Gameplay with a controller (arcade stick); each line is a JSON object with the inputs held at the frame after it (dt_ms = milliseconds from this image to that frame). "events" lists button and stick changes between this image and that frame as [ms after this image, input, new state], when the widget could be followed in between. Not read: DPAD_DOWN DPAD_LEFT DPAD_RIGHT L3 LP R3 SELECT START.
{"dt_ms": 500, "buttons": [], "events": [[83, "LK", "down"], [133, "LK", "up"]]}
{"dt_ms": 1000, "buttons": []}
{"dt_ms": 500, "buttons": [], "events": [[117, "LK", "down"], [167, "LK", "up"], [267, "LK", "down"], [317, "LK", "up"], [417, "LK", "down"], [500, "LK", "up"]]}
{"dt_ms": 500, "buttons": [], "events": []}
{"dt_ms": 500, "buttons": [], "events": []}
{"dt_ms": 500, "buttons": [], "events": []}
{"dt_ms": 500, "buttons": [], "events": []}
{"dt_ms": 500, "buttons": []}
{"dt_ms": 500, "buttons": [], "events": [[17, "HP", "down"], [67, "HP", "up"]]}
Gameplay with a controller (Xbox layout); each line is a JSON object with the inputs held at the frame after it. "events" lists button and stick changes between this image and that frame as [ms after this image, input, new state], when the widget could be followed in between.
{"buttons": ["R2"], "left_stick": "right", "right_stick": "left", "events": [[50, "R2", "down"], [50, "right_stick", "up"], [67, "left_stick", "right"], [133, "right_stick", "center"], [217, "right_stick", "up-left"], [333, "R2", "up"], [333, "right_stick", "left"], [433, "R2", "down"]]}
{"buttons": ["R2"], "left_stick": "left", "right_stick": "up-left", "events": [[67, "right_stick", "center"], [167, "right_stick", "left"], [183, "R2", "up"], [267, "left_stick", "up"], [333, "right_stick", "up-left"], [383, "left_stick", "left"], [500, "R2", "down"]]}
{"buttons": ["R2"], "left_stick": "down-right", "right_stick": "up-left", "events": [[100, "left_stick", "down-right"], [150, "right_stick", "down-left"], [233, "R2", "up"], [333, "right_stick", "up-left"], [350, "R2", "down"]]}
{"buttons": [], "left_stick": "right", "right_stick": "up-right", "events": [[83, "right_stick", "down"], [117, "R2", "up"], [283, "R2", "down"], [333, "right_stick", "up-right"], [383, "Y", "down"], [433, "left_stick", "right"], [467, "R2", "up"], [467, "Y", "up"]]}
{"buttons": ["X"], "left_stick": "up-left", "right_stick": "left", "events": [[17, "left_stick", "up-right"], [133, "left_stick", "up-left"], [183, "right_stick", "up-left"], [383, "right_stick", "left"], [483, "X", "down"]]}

> PROBLEM DETAILS:
Set down all of the entries again, keeping every line exactly as it is.

> EXERCISE RESPONSE:
Gameplay with a controller (arcade stick); each line is a JSON object with the inputs held at the frame after it (dt_ms = milliseconds from this image to that frame). "events" lists button and stick changes between this image and that frame as [ms after this image, input, new state], when the widget could be followed in between. Not read: DPAD_DOWN DPAD_LEFT DPAD_RIGHT L3 LP R3 SELECT START.
{"dt_ms": 500, "buttons": [], "events": [[83, "LK", "down"], [133, "LK", "up"]]}
{"dt_ms": 1000, "buttons": []}
{"dt_ms": 500, "buttons": [], "events": [[117, "LK", "down"], [167, "LK", "up"], [267, "LK", "down"], [317, "LK", "up"], [417, "LK", "down"], [500, "LK", "up"]]}
{"dt_ms": 500, "buttons": [], "events": []}
{"dt_ms": 500, "buttons": [], "events": []}
{"dt_ms": 500, "buttons": [], "events": []}
{"dt_ms": 500, "buttons": [], "events": []}
{"dt_ms": 500, "buttons": []}
{"dt_ms": 500, "buttons": [], "events": [[17, "HP", "down"], [67, "HP", "up"]]}
Gameplay with a controller (Xbox layout); each line is a JSON object with the inputs held at the frame after it. "events" lists button and stick changes between this image and that frame as [ms after this image, input, new state], when the widget could be followed in between.
{"buttons": ["R2"], "left_stick": "right", "right_stick": "left", "events": [[50, "R2", "down"], [50, "right_stick", "up"], [67, "left_stick", "right"], [133, "right_stick", "center"], [217, "right_stick", "up-left"], [333, "R2", "up"], [333, "right_stick", "left"], [433, "R2", "down"]]}
{"buttons": ["R2"], "left_stick": "left", "right_stick": "up-left", "events": [[67, "right_stick", "center"], [167, "right_stick", "left"], [183, "R2", "up"], [267, "left_stick", "up"], [333, "right_stick", "up-left"], [383, "left_stick", "left"], [500, "R2", "down"]]}
{"buttons": ["R2"], "left_stick": "down-right", "right_stick": "up-left", "events": [[100, "left_stick", "down-right"], [150, "right_stick", "down-left"], [233, "R2", "up"], [333, "right_stick", "up-left"], [350, "R2", "down"]]}
{"buttons": [], "left_stick": "right", "right_stick": "up-right", "events": [[83, "right_stick", "down"], [117, "R2", "up"], [283, "R2", "down"], [333, "right_stick", "up-right"], [383, "Y", "down"], [433, "left_stick", "right"], [467, "R2", "up"], [467, "Y", "up"]]}
{"buttons": ["X"], "left_stick": "up-left", "right_stick": "left", "events": [[17, "left_stick", "up-right"], [133, "left_stick", "up-left"], [183, "right_stick", "up-left"], [383, "right_stick", "left"], [483, "X", "down"]]}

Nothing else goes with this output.